TASK BRIEF: Lay out the lines as a numbered list, skipping any blank lines. Begin at the line that has "phylum: Chordata" and stop after the last line of the material.
───── RECORDS
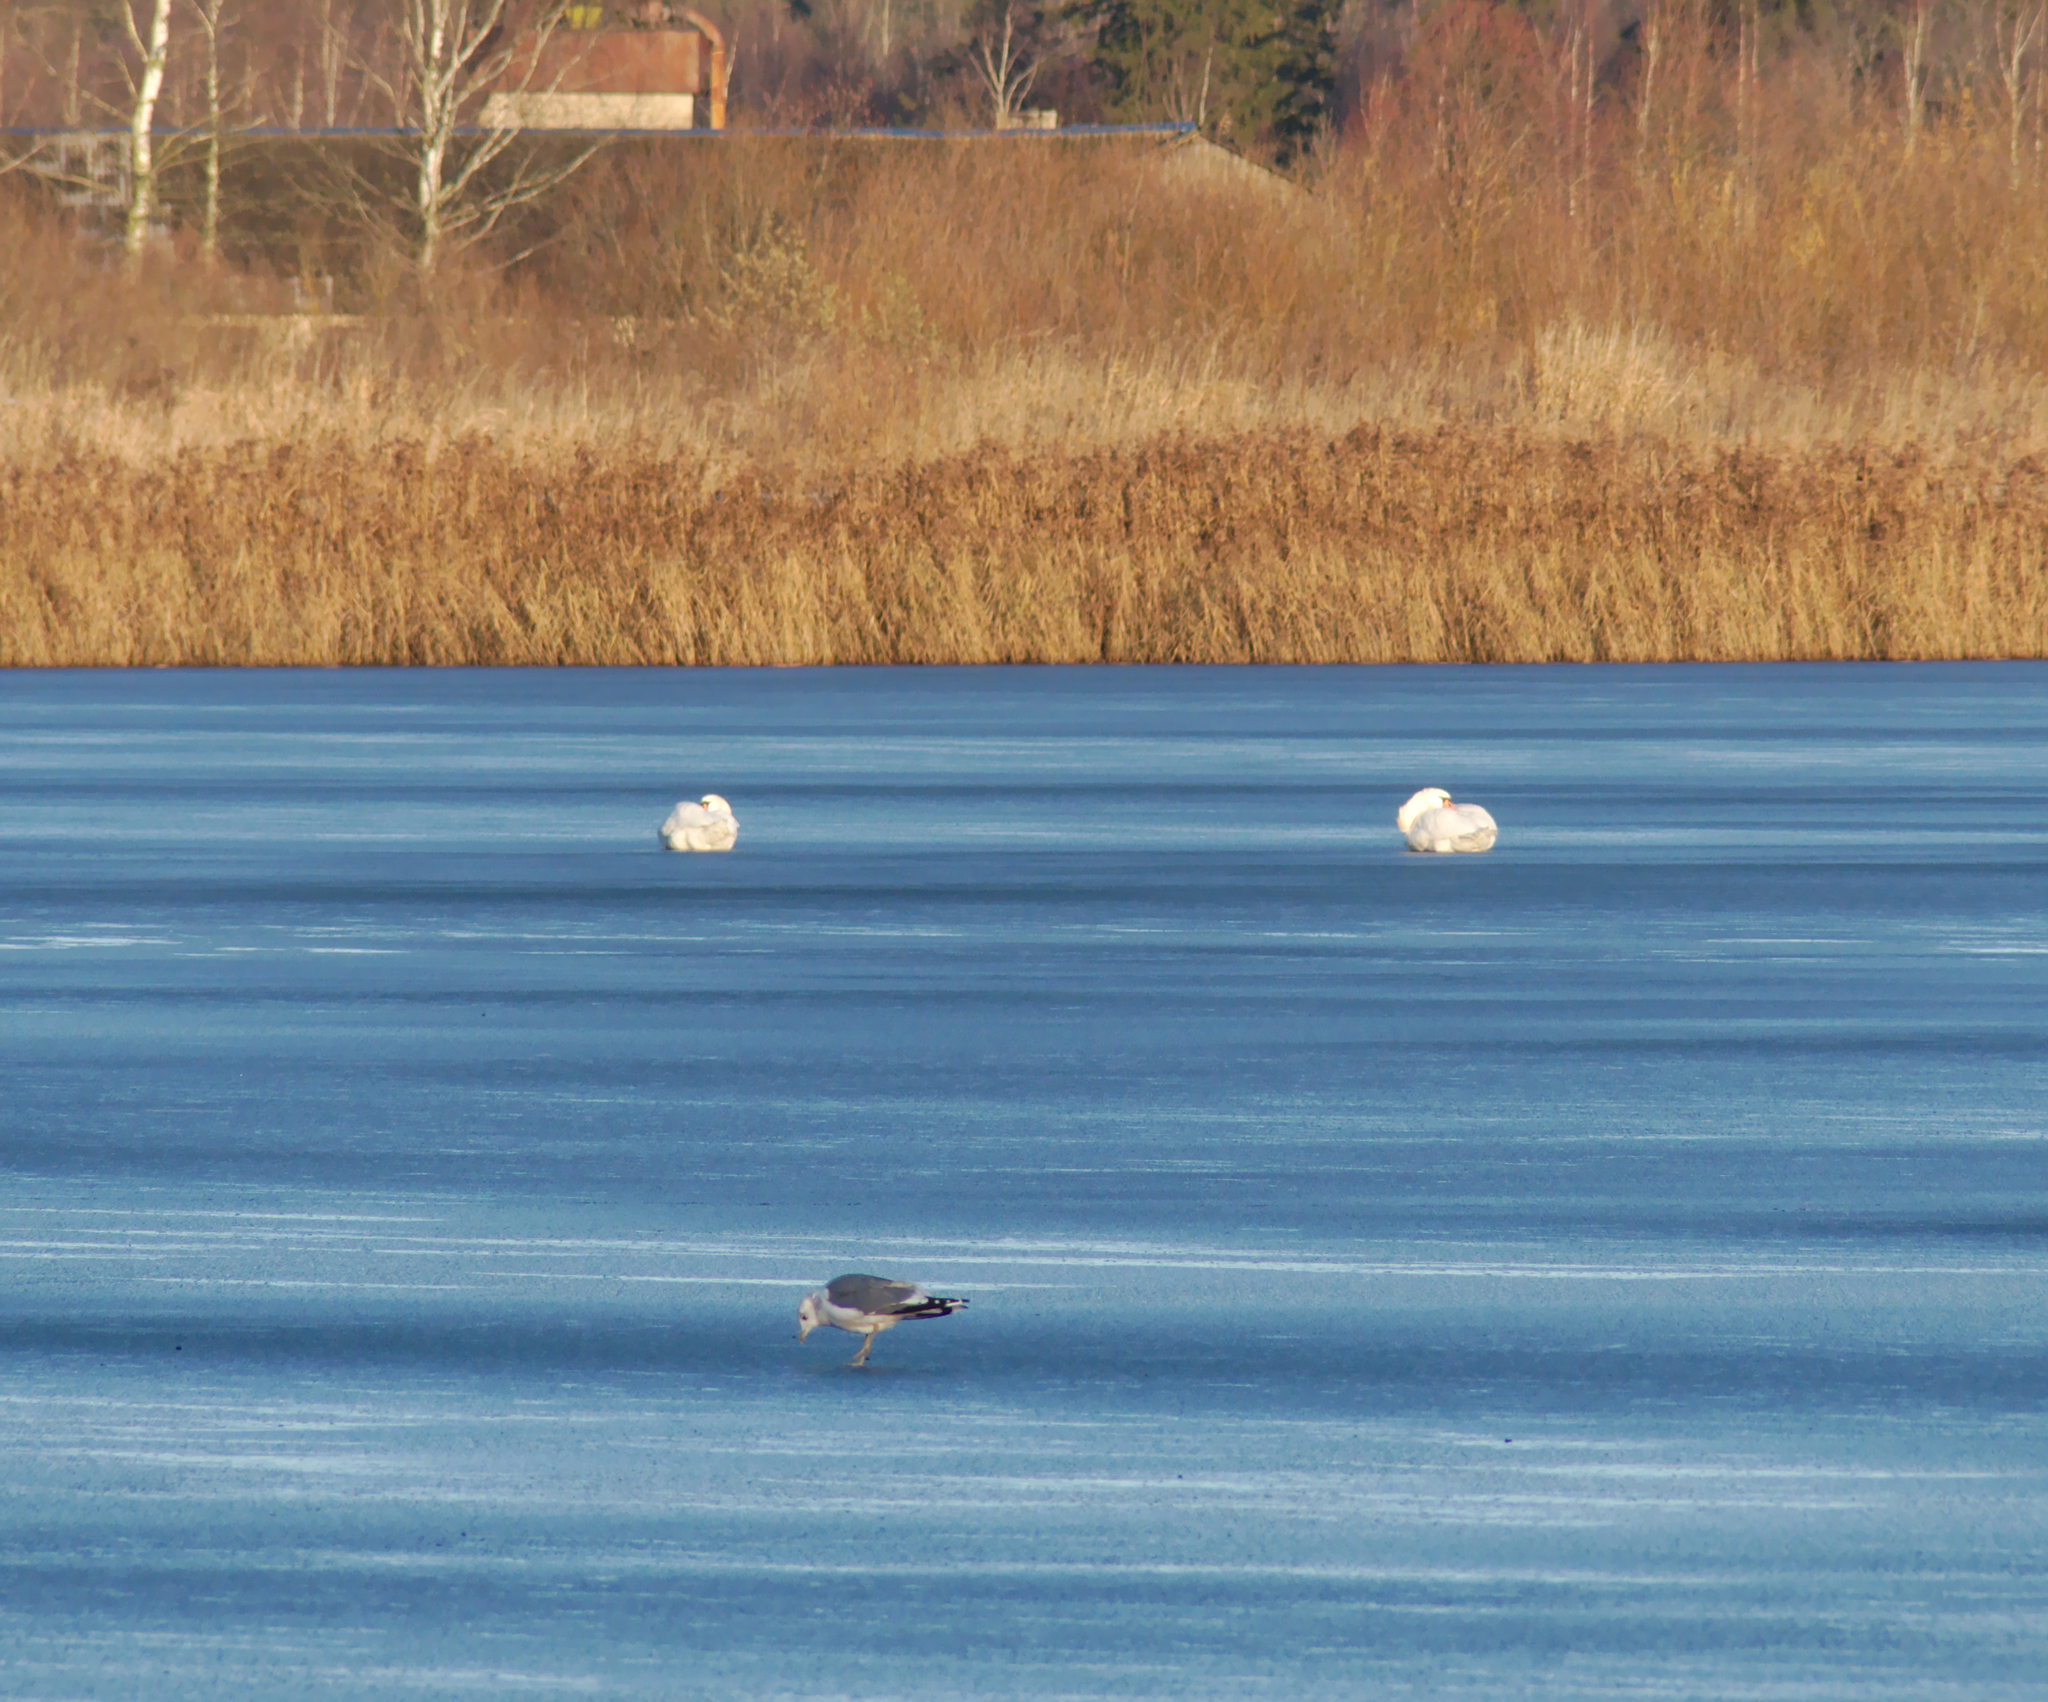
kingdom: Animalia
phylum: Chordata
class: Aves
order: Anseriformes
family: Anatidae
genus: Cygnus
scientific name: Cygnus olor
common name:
──────────
RESPONSE TO THIS EXERCISE:
1. phylum: Chordata
2. class: Aves
3. order: Anseriformes
4. family: Anatidae
5. genus: Cygnus
6. scientific name: Cygnus olor
7. common name:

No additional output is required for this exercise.